Tek bir sakarlığımda düşer ve beyin kanaması geçirirdim.
Belki bu yaşadığım şeyi bitirirdi ama ben İngilizlerin mağlup oluşunu görmeden ölmek istemiyordum.

"Dedi cennet kokulu kadın." diye beni tamamladığında kalbim sıkışmıştı. İlk defa bu kadar uzun konuşmuştuk ve bende bunu kaldırabilecek güç yoktu.
Ciddi anlamda bana bir gün içerisinde hem güzel olduğumu hemde güzel koktuğumu söylemişti.
Hem de cennet kadar.

Uzaktan bizi gören askerler İngiliz bir adamın yanında Amerikan bir kadını görmeleriyle şaşırıyorlardı.
Benim bir suç işlediğimi ve onun da beni öldüreceğini sanıyor olmalıydılar çünkü bu 6 ay içerisinde benim gözlerimin önünde bir çok Amerikalı insan ölmüştü.
Bir kişinin daha ölmesi kimseyi etkilemezdi.

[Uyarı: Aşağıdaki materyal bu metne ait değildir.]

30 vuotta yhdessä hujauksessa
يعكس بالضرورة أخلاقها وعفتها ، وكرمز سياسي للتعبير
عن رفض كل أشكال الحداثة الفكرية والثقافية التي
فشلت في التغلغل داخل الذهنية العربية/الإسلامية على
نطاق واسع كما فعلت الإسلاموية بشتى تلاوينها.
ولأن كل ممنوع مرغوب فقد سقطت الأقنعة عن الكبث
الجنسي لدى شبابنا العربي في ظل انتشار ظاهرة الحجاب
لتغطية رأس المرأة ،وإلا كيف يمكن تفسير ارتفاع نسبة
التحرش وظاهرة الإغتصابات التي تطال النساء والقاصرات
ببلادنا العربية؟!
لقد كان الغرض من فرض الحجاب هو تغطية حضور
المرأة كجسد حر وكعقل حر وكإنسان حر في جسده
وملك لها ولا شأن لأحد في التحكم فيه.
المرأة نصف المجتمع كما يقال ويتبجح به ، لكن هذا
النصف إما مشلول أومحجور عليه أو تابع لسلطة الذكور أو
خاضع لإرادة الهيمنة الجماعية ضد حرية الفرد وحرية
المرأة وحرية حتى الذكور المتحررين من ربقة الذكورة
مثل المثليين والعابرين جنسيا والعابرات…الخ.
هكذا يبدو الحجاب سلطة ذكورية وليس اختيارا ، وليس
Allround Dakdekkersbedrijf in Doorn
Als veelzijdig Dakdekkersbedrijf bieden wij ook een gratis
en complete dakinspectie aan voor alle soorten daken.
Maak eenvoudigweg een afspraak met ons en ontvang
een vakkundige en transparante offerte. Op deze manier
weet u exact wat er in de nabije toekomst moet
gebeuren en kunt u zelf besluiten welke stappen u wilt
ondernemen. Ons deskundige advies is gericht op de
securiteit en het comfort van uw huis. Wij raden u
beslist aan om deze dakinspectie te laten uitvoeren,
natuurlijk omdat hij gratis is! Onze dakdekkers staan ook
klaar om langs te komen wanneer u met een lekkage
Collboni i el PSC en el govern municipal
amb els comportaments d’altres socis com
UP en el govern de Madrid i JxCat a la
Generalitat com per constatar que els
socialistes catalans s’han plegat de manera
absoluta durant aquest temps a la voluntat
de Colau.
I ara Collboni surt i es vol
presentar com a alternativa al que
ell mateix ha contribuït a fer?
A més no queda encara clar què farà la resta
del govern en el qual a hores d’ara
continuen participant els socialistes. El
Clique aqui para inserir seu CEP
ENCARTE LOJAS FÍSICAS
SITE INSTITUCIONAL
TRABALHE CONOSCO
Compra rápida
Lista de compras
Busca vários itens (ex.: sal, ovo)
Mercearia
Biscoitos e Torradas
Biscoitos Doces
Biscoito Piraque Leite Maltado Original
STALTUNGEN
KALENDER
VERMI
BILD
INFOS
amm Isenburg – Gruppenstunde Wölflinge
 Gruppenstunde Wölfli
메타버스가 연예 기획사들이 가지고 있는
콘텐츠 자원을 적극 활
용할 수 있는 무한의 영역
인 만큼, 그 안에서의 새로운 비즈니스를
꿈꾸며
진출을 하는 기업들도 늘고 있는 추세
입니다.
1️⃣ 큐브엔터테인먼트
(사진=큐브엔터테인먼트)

Bir asker siyah demir kapıyı hızla açtı ve biz içeri girdik.
İki askerin ortasından daha geçtiğimizde onun evinin neden bu kadar güvenlikli olduğunu düşündüm.
Burada onu koruyan bu kadar adam varken o hiç koruma olmadan bizim evimize geliyordu.
Babam tüfeğini çıkarıp onu vursa ne yapabilirdi ki?

"Annene benziyorsun Mika."

"Bu iyi bir şey mi?" ince uzun merdivenleri çıkarken konuştum. "Çünkü ben Amerikanım, İngiliz değil."

"Annen de İngiliz değil."

"Annem İngiliz." bu iğrenç bir şeymiş gibi konuştuğumda biraz onun ülkesi hakkında kötü düşünenlerin olduğunu bilmesini istiyordum.